Langfuse
An open-source LLM observability and evaluation platform — traces, prompt management, evals, and cost analytics — that you can self-host or use as a managed cloud.
Why it matters
It’s the leading open-source answer to langsmith: same trace-tree-plus-evals model, but Apache-2.0 and self-hostable, which matters when prompts and outputs contain regulated data you can’t ship to a vendor. It also bundles prompt management (versioned prompts fetched at runtime) so you can change a prompt without redeploying, and decoupled SDKs that work with any model or framework.
How it works
The data model mirrors OpenTelemetry: a trace contains observations, which are spans, events, or generations (a model call, with token counts and cost).
| Object | Captures |
|---|---|
| Trace | one end-to-end request |
| Span | a step / sub-operation |
| Generation | model call + tokens + cost + latency |
| Score | a metric attached to a trace/observation |
- SDK + decorators.
@observe()in Python wraps a function into a span; native integrations exist for OpenAI, LangChain, LlamaIndex, and OTel. - Scores are the eval primitive. Attach a score (numeric/boolean/categorical) from any source — human review, an LLM-judge, or code — to any trace; dashboards aggregate them.
- Prompt management. Store prompts with labels (
production,staging); the SDK fetches and caches them, and links each generation back to the prompt version that produced it. - Self-host. Docker Compose / Helm with Postgres + ClickHouse; cost analytics break spend down by model, user, or tag (token-based-pricing).
Example
Tracing and scoring a generation:
from langfuse.decorators import observe, langfuse_context
@observe()
def answer(q):
prompt = langfuse_context.get_prompt("support-bot", label="production")

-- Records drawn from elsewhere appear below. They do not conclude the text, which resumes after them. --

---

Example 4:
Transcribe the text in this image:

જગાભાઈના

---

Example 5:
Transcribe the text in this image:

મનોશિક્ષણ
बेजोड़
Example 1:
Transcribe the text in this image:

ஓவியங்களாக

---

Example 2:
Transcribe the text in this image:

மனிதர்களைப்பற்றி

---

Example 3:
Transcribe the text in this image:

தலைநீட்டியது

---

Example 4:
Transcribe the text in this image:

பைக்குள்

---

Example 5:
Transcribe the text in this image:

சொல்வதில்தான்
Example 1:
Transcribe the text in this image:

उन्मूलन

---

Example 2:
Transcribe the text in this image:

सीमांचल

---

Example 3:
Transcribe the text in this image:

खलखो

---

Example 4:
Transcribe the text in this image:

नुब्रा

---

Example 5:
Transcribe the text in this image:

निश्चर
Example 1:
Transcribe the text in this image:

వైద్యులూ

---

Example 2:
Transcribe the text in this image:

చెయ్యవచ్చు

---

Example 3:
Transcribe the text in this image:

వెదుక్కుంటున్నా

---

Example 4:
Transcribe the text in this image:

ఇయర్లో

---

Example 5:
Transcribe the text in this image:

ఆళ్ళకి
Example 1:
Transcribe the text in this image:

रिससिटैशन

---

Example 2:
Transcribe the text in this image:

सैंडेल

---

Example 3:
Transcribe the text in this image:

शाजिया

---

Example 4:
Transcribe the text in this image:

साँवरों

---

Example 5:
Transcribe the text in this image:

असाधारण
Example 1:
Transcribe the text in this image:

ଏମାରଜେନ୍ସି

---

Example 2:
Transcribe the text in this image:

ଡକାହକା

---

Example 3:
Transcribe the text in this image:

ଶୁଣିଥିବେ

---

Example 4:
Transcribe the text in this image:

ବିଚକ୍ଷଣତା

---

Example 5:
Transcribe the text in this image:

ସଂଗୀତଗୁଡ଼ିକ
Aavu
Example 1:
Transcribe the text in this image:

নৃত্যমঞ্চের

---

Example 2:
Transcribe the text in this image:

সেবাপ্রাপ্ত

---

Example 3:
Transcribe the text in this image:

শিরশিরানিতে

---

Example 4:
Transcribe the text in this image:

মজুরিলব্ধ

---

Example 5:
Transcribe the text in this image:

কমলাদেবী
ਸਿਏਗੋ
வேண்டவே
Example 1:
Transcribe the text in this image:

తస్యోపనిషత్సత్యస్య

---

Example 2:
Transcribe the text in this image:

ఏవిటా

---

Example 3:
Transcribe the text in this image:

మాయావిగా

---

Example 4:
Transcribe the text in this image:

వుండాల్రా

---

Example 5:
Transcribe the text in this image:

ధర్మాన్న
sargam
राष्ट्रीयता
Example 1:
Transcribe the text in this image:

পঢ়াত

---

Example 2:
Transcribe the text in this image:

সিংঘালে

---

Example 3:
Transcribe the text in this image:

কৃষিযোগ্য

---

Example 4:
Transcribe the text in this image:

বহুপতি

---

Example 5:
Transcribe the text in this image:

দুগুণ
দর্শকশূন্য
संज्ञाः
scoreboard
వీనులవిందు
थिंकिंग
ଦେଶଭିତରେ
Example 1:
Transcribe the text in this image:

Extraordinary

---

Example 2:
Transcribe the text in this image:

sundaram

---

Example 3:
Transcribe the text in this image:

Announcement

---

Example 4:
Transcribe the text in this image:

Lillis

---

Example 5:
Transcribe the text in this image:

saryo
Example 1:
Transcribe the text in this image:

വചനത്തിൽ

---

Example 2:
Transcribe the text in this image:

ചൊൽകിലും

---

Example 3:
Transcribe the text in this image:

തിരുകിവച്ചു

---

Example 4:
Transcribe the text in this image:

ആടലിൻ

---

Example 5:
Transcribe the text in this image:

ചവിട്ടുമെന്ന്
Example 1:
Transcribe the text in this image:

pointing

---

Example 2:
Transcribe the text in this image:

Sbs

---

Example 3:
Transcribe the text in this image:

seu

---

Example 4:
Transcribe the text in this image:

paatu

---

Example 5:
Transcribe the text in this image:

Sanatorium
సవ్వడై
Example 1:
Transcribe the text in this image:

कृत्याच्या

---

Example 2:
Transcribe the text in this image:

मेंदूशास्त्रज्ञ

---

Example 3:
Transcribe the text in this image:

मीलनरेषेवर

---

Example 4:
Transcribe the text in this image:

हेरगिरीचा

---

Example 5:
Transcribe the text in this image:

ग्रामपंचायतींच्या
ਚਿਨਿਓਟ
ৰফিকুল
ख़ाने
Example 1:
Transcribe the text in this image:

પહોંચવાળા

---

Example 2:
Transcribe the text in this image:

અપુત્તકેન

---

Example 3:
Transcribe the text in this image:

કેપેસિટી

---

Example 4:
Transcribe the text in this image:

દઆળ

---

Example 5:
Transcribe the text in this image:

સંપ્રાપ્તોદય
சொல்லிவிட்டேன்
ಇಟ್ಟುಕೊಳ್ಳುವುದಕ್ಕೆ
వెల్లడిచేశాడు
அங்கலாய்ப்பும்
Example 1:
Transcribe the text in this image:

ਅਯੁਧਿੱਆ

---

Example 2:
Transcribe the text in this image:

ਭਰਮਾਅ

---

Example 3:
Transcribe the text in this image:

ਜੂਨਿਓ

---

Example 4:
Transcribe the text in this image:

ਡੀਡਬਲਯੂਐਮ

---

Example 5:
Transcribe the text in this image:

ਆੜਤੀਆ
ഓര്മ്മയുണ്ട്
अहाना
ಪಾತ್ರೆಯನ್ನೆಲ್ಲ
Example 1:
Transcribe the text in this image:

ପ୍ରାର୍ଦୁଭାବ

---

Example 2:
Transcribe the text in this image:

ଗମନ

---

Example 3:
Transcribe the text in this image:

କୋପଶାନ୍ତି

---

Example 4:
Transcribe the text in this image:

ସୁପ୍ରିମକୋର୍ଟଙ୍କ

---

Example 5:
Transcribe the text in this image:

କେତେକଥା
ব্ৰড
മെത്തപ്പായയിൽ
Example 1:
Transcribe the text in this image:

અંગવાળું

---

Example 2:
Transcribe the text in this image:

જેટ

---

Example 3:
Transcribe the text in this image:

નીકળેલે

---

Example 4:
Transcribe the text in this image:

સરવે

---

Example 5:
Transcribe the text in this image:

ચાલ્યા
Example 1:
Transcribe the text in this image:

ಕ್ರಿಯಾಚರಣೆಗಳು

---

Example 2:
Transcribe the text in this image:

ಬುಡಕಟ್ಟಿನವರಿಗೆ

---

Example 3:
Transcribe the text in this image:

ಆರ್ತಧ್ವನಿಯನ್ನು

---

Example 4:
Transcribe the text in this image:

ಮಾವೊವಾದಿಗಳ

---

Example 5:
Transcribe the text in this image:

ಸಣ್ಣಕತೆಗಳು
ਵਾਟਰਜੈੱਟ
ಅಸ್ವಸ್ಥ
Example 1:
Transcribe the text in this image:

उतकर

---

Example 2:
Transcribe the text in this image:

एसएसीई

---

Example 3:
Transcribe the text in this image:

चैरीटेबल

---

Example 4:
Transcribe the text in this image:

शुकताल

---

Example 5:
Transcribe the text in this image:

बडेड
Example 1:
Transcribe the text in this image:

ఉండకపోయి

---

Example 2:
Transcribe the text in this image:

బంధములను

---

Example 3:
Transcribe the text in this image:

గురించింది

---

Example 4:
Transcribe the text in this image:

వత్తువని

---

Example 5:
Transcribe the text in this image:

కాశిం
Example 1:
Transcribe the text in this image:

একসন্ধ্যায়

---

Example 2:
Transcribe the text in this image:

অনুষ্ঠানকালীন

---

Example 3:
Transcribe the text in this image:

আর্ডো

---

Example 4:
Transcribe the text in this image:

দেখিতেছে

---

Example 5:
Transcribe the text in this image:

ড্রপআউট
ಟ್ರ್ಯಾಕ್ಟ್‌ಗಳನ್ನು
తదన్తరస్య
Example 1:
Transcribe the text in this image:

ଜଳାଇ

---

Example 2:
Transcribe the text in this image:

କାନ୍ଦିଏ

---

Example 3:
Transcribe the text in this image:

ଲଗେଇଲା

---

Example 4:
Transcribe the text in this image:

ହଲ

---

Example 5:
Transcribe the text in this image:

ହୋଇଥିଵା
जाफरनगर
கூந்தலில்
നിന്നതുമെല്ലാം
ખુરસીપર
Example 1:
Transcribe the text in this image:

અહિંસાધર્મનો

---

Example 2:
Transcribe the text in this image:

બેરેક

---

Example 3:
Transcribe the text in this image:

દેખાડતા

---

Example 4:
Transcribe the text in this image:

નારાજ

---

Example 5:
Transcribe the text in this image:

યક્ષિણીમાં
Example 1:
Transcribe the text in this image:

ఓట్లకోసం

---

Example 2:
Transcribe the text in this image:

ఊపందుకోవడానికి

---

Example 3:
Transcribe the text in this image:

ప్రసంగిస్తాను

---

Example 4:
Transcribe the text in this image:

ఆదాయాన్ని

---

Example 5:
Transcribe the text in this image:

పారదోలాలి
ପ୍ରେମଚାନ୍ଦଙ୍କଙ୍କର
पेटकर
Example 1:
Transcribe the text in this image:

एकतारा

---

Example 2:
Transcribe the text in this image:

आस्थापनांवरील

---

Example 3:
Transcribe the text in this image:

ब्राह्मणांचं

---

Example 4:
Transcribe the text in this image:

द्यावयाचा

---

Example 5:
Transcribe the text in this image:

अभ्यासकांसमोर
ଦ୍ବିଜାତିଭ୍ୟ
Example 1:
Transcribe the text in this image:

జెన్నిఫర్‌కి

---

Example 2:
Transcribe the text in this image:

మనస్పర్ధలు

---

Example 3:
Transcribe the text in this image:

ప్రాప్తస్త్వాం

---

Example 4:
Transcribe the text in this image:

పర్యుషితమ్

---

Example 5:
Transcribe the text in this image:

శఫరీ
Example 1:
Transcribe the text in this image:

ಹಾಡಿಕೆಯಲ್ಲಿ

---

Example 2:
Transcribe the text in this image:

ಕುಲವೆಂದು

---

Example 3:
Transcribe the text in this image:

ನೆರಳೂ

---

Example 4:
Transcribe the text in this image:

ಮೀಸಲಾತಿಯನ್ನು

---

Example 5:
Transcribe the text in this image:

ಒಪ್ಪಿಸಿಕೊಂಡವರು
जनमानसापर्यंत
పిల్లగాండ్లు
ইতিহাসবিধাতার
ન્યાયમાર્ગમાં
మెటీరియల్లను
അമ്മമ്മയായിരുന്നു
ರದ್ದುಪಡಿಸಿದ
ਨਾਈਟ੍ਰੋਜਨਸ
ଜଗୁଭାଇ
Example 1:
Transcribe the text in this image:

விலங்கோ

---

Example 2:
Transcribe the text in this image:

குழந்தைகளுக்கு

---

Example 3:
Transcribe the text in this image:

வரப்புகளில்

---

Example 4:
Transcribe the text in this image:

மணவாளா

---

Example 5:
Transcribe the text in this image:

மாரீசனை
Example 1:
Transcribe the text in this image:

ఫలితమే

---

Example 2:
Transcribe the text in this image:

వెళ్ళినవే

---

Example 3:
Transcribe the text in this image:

out = call_llm(prompt.compile(question=q)) # generation auto-captured
langfuse_context.score_current_trace(name="grounded", value=1.0)
return outThe trace shows the prompt version, token cost, latency, and the grounded=1.0 score, all queryable in one place.
Pitfalls
- Self-host scaling. High trace volume needs the ClickHouse backend tuned; the all-in-one container is for evaluation, not production load.
- Forgetting to flush. In short-lived scripts/serverless, call
flush()before exit or trailing traces are dropped. - Score sprawl. Inventing dozens of ad-hoc score names fragments dashboards; standardize a small metric set (metrics-to-track).
- Logging secrets. Generations capture full prompts; scrub keys/PII before they reach the store (data-privacy-pii-redaction).